Uno de los primeros que se dañan es el que regula el movimiento fino y preciso, de ahí los síntomas principales de los enfermos, con su temblor característico. Pero otras de las puertas que abre y llevan hasta el núcleo accumbens, el llamado "centro del placer". Son las áreas de la recompensa, las que se activan cada vez que recibimos un premio, del tipo que sea. Las que se vuelven locas con la cocaína, con las anfetaminas y con cualquier droga como tal.
Para tratar el párkinson hay que compensar ese déficit de dopamina con L-Dopa, un precursor de esta hormona o con agonistas dopaminérgicos (como la apomorfina), moléculas diferentes pero que asemejan de forma más estable su función. Pero los agonistas no son una llave igual a la original y abren con más facilidad las puertas de la recompensa.
"Prácticamente estas conductas sólo aparecen entre los tratados con agonistas dopaminérgicos, pero lo hacen hasta en un 30% de los casos, y el 10% se consideran de gravedad", apunta Pagonabarraga. "El problema es que, aunque avisemos de que puede suceder, los enfermos no suelen ser conscientes de su situación y la niegan. Como sucede en otras adicciones -sobre todo con el alcohol- los pacientes son incapaces de identificar su enfermedad. Solo uno de cada cinco nos lo reconoce espontáneamente".
Las soluciones
"En el caso de que aparezca un trastorno, en general lo que hay que hacer es retirar el medicamento progresivamente y probar con otro tipo de tratamientos", comenta Pagonabarraga. Se suele pasar por probar con la L-Dopa o con fármacos menos potentes. O, en los casos más graves, con la cirugía (se introduce un electrodo en el llamado núcleo subtalámico para mejorar los movimientos).

● **Comprueba tu comprensión**
1 - En el texto sobre el párkinson, ¿qué molécula aparece como ejemplo de agonista dopaminérgico?
2 - Cambia el fragmento del texto sobre el párkinson que va de "Uno de los primeros" a "de la recompensa.": sustituye "recompensa" por "gratificación".

Registros almacenados
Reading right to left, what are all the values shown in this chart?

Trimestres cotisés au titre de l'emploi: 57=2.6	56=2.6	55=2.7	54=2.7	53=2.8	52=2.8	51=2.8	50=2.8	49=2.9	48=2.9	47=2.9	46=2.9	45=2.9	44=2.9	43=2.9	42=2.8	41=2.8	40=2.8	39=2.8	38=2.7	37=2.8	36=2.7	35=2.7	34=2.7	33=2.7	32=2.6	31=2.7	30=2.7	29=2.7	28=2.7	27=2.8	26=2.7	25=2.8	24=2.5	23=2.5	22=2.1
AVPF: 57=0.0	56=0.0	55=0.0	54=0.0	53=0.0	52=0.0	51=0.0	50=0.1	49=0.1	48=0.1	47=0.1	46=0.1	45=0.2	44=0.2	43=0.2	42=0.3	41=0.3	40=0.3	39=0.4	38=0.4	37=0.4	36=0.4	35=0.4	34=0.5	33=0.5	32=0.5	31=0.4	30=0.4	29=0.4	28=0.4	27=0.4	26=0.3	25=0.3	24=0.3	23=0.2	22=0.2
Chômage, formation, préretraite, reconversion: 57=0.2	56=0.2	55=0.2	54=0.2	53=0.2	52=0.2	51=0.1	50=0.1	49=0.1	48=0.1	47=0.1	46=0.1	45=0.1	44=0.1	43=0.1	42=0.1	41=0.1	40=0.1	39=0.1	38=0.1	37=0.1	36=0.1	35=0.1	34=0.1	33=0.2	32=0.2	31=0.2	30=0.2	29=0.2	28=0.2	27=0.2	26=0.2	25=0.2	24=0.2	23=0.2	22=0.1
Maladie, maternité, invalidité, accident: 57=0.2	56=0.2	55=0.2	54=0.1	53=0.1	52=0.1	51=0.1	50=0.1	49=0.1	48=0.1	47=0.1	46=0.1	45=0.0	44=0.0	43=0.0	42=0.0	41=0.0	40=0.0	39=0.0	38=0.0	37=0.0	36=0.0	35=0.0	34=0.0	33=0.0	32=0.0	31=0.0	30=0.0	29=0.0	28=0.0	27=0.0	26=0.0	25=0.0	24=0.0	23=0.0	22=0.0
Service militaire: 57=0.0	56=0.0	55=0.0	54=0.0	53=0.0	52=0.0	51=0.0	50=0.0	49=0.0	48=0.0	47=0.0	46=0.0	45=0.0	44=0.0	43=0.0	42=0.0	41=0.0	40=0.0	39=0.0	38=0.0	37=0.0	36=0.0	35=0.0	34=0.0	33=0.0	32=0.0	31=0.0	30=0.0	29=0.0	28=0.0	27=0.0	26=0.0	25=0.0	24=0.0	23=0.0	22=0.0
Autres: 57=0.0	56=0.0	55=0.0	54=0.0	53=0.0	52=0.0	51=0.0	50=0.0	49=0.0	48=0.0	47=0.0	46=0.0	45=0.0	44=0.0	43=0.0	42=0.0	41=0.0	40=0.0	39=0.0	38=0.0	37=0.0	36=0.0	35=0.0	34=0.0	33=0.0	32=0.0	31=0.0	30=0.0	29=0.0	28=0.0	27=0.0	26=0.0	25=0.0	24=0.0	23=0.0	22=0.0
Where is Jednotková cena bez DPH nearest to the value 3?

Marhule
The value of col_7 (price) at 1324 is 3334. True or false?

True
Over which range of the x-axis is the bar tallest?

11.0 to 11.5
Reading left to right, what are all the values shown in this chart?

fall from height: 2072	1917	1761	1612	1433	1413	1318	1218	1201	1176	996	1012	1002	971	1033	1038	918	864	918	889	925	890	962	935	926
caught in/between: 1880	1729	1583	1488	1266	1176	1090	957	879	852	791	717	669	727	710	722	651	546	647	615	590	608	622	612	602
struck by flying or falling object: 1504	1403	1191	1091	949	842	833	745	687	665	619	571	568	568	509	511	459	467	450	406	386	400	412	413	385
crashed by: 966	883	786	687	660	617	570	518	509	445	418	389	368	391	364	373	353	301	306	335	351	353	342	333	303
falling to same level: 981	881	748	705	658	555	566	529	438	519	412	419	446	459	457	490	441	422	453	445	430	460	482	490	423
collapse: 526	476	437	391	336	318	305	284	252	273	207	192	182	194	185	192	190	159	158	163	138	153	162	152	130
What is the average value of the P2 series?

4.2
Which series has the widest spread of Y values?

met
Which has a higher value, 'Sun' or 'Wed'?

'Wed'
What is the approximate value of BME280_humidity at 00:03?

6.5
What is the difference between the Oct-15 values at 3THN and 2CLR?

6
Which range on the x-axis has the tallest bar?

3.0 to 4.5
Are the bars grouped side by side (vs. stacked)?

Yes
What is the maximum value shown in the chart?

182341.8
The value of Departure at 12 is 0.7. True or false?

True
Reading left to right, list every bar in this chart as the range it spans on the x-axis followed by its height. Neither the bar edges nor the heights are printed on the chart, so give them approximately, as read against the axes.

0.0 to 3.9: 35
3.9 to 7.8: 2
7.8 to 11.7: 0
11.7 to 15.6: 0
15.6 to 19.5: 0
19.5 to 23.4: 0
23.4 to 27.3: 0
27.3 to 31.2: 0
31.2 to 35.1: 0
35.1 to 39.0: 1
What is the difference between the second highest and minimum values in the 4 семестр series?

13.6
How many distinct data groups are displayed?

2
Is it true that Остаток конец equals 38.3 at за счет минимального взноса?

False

● **Respuestas por tarea**
1 - La apomorfina.

2 -
Uno de los primeros que se dañan es el que regula el movimiento fino y preciso, de ahí los síntomas principales de los enfermos, con su temblor característico. Pero otras de las puertas que abre y llevan hasta el núcleo accumbens, el llamado "centro del placer". Son las áreas de la gratificación, las que se activan cada vez que recibimos un premio, del tipo que sea. Las que se vuelven locas con la cocaína, con las anfetaminas y con cualquier droga como tal.
Para tratar el párkinson hay que compensar ese déficit de dopamina con L-Dopa, un precursor de esta hormona o con agonistas dopaminérgicos (como la apomorfina), moléculas diferentes pero que asemejan de forma más estable su función. Pero los agonistas no son una llave igual a la original y abren con más facilidad las puertas de la gratificación.